ABOUT THIS EXERCISE
Reproduce the rows from the line containing "to register extensions" up to and including the line containing "Copyright 2013 Bodo", keeping every character unchanged.
--- START ---
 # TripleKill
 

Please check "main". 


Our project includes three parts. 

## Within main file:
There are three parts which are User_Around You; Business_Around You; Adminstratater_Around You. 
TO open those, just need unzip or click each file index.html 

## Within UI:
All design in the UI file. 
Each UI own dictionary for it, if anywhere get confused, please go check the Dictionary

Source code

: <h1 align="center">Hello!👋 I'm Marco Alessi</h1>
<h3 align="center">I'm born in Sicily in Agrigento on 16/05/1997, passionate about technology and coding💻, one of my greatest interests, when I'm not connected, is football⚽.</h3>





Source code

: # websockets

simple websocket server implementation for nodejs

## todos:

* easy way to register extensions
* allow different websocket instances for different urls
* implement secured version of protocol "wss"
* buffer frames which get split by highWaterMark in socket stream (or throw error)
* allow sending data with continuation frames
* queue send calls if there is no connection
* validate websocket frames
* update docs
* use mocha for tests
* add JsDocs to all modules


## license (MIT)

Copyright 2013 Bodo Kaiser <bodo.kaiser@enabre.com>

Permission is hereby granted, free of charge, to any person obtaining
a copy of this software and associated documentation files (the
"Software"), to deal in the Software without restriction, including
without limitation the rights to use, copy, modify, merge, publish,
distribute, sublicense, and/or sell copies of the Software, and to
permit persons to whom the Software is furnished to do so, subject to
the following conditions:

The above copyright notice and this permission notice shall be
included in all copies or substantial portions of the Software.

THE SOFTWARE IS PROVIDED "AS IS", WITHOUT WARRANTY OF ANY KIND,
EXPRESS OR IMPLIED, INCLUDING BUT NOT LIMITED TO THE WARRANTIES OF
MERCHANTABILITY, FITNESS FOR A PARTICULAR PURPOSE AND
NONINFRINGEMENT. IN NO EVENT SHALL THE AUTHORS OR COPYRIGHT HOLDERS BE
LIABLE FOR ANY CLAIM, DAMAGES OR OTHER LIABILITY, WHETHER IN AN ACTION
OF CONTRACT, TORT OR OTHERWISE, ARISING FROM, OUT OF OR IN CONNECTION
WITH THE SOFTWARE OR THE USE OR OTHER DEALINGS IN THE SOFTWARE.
--- END ---
--- START ---
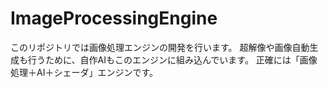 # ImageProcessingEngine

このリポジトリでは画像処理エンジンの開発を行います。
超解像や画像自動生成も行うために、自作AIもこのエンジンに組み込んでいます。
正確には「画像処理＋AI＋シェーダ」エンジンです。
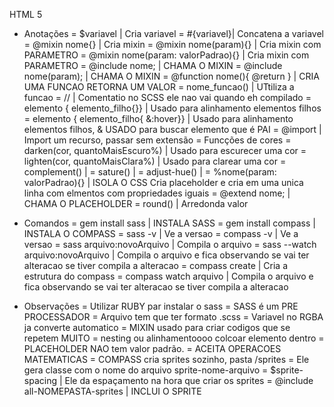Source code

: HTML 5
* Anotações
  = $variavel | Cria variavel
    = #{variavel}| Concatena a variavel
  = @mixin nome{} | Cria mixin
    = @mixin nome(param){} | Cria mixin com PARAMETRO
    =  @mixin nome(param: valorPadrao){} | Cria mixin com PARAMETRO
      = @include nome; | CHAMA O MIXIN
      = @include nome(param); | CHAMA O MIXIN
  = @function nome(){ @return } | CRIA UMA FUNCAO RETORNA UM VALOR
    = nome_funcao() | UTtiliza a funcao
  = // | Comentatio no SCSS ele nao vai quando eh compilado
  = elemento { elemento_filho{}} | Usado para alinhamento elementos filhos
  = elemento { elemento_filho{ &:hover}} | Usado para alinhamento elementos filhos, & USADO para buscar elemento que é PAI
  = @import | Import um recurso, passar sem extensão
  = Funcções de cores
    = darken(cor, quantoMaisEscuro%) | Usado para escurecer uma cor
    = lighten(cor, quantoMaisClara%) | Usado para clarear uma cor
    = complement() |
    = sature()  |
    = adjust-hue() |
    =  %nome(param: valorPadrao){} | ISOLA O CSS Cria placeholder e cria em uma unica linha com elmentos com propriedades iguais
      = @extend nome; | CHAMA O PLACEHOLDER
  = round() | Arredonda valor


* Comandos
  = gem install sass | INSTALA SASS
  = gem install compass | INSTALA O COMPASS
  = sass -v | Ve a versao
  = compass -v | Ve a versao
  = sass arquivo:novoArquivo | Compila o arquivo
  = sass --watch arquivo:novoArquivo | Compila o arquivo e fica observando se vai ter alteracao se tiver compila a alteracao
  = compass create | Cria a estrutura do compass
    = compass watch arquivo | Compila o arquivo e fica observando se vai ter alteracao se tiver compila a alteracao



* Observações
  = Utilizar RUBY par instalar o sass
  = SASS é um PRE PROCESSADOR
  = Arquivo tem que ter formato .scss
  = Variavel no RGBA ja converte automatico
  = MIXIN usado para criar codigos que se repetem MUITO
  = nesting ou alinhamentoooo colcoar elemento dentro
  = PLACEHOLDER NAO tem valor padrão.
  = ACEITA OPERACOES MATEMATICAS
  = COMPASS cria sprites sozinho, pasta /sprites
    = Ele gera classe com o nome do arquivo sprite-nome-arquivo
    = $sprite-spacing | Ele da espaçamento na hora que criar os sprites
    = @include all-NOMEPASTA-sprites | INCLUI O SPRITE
--- END ---
EXPECTED ANSWER
* easy way to register extensions
* allow different websocket instances for different urls
* implement secured version of protocol "wss"
* buffer frames which get split by highWaterMark in socket stream (or throw error)
* allow sending data with continuation frames
* queue send calls if there is no connection
* validate websocket frames
* update docs
* use mocha for tests
* add JsDocs to all modules


## license (MIT)

Copyright 2013 Bodo Kaiser <bodo.kaiser@enabre.com>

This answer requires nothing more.